BMG organisierte Songwriting Camp gegen Antisemitismus und Hass

Als Teil der von BMG initiierten Kampagne gegen Antisemitismus und Hass fand in Berlin kürzlich ein dreitägiges Songwriting Camp statt. Im ersten Halbjahr 2019 will BMG die entstandenen Songs veröffentlichten und alle Einnahmen wieder in die Kampagne zurückfließen lassen.

Im April 2018 initiierte BMG eine Kampagne gegen Antisemitismus und Hass, nachdem die Musikfirma die Zusammenarbeit mit Kollegah und Farid Bang beendet hatte. Dies geschah unmittelbar nach dem Antisemitismusvorwurf gegen die beiden Rapper und der anschließenden Echo-Diskussion.

Als Teil der Kampagne fand nun in Berlin ein dreitägiges Songwriting Camp statt. Dort trafen 16 Schüler im Alter von zwölf bis zwanzig Jahren auf ein Team von zwölf erfahrenen Songwritern und Produzenten. Die Schüler haben ukrainische, Iialienische, russische, afrikanische, kubanische, türkische, israelische, ägyptische, kroatische unddDeutsche Wurzeln und gehören unterschiedlichsten Religionen an.

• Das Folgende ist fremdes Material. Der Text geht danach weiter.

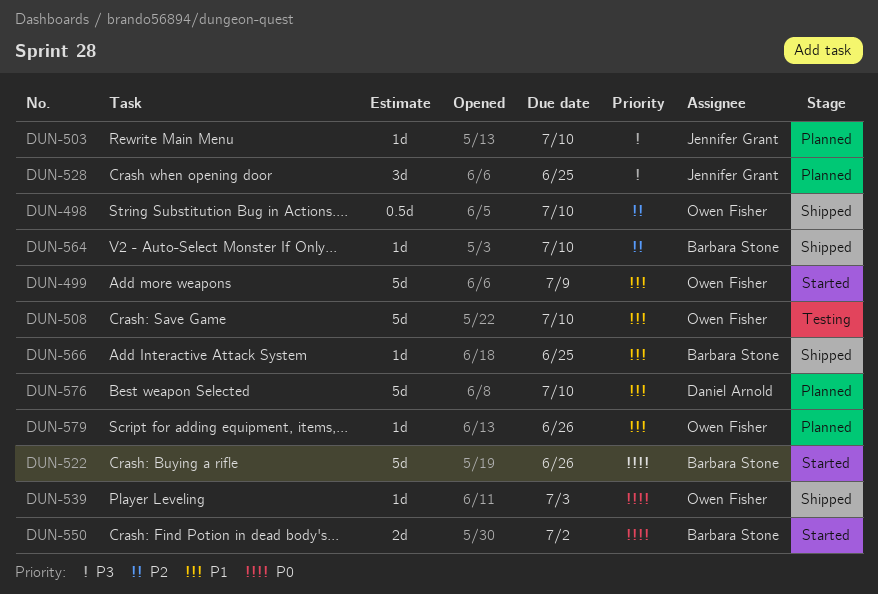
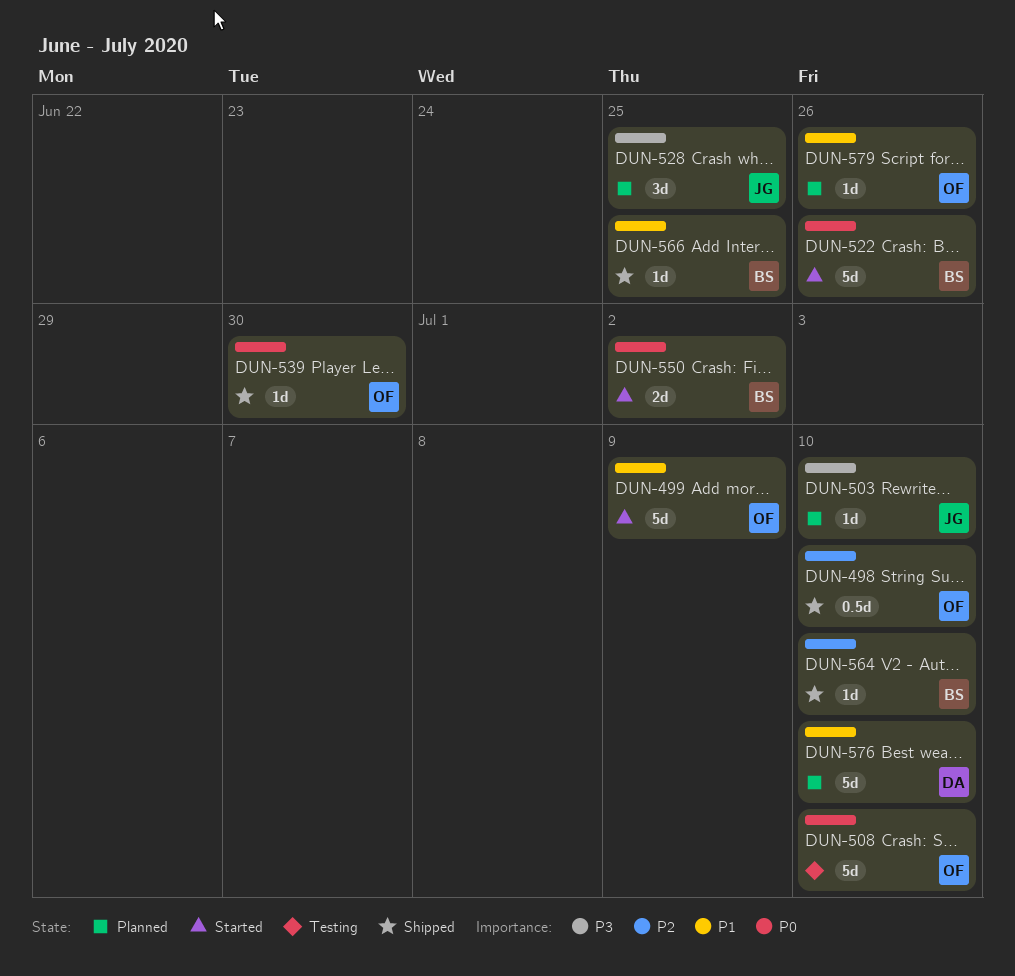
DUN-508, priority: P1 -> P0
DUN-539, due: Jul 3 -> Jun 30

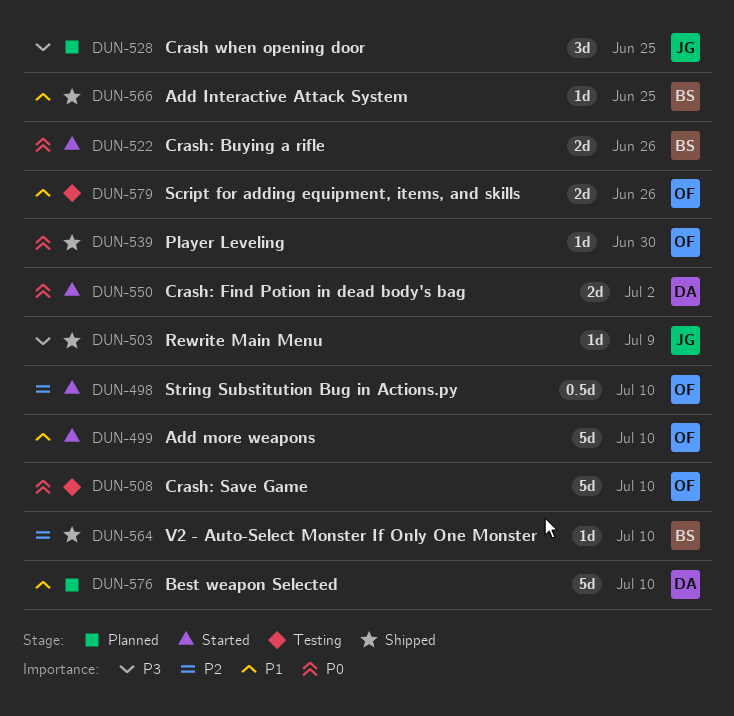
DUN-498, status: Shipped -> Started
DUN-499, due: Jul 9 -> Jul 10
DUN-503, status: Planned -> Shipped
DUN-503, due: Jul 10 -> Jul 9
DUN-522, estimate: 5d -> 2d
DUN-550, owner: BS -> DA
DUN-579, status: Planned -> Testing
DUN-579, estimate: 1d -> 2d

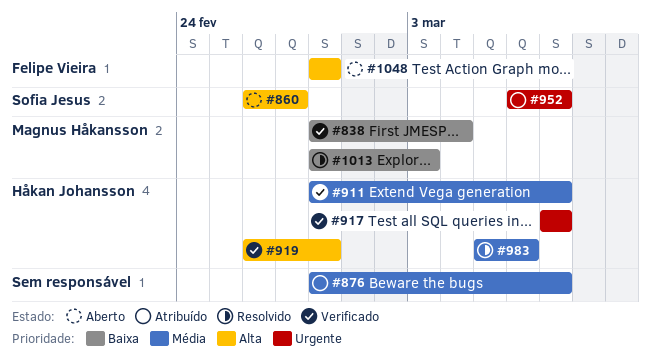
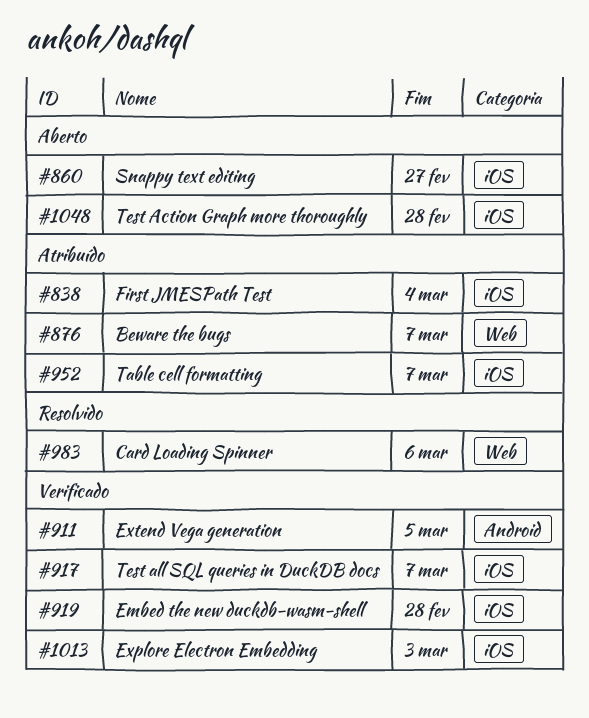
#838, status: Verificado -> Atribuído
#911, due: Mar 7 -> Mar 5
#1013, status: Resolvido -> Verificado

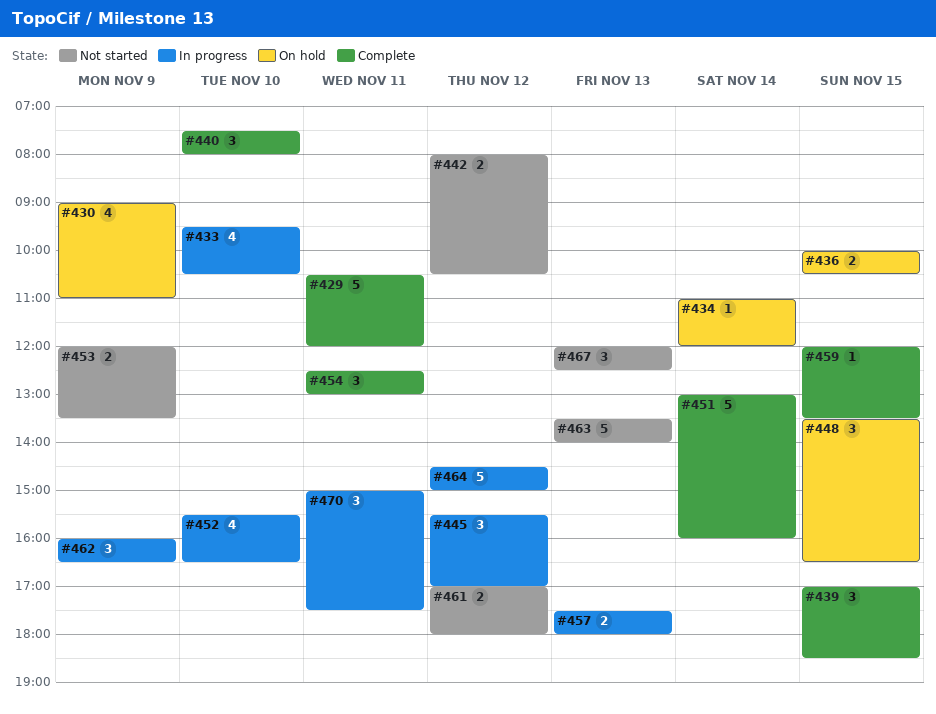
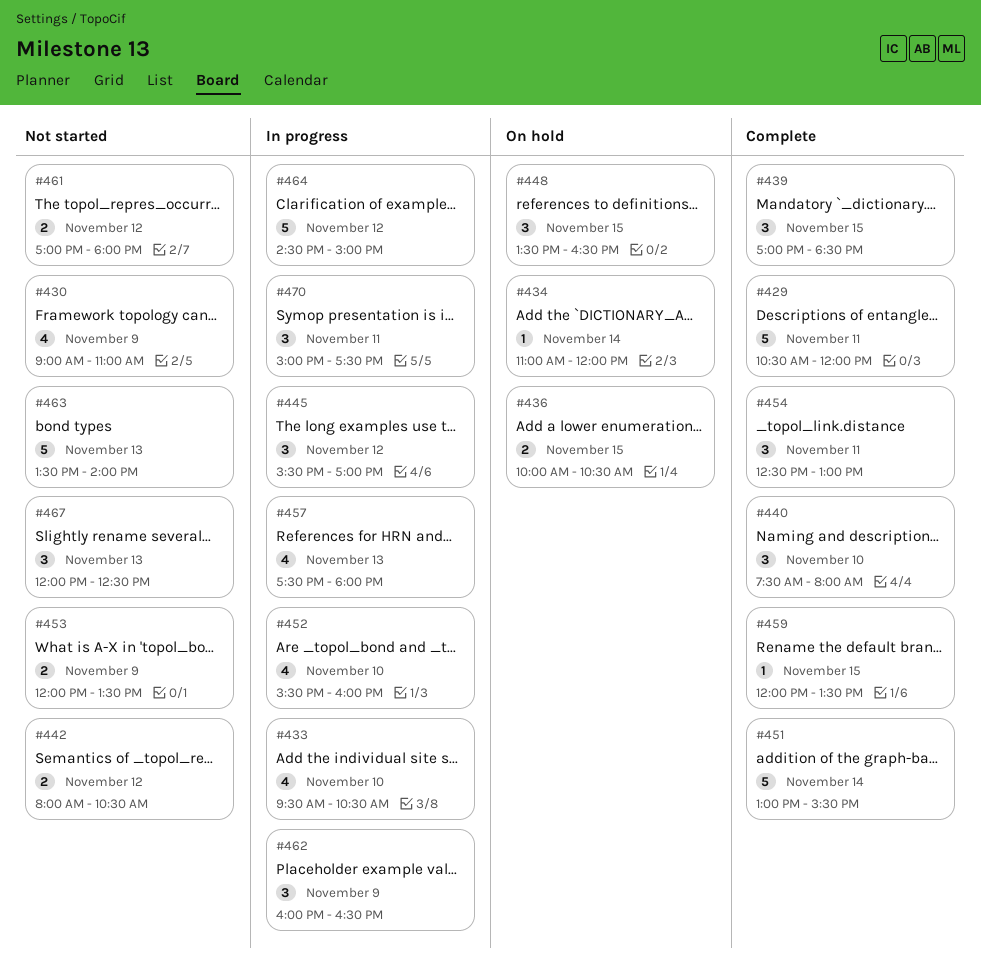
#430, status: On hold -> Not started
#451, ends: 16:00 -> 15:30
#452, ends: 16:30 -> 16:00
#457, estimate: 2 -> 4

Sie verarbeiteten in den Songtexten Erlebnisse, die sie selbst mit Antisemitismus, Ausgrenzung und Hass machten. Dabei entstanden Songs wie „Listen To Me“, „Sag nicht nichts“, „Keep Your Head Up“ oder „Anders schön“.

Im ersten Halbjahr 2019 will BMG die Titel veröffentlichen und alle Einnahmen wieder in die Kampagne zurückfließen lassen.

„Musik spricht wie kein anderes Medium zu Menschen“, sagt Mihail Groys, Political Advisor und Projektkoordinator BMG: „Dieses Songwriting Camp ist ein starkes Signal von jungen Menschen für junge Menschen, dass durch die universelle Sprache der Musik unterschiedliche Hintergründe und Herkünfte überbrückt werden können.“

Dominique Kulling, Managing Director BMG GSA, fügt hinzu: „Vor dem Hintergrund der Geschichte Deutschlands liegt es in der Verantwortung von uns allen, sich gegen Antisemitismus und Hass stark zu machen. Uns ist deshalb sehr wichtig, Verantwortung zu übernehmen und unsere Erfahrung und unser Netzwerk zu nutzen, um mithilfe der Musik ein deutliches Zeichen gegen jede Form von Ausgrenzung zu setzen.“

Für Anfang 2019 plant BMG bereits ein weiteres Songwriting Camp in Los Angeles gemeinsam mit dem Holocaust-Überlebenden Ben Lesser und will im kommenden Jahr außerdem eine deutschlandweite Initiative für Toleranz starten.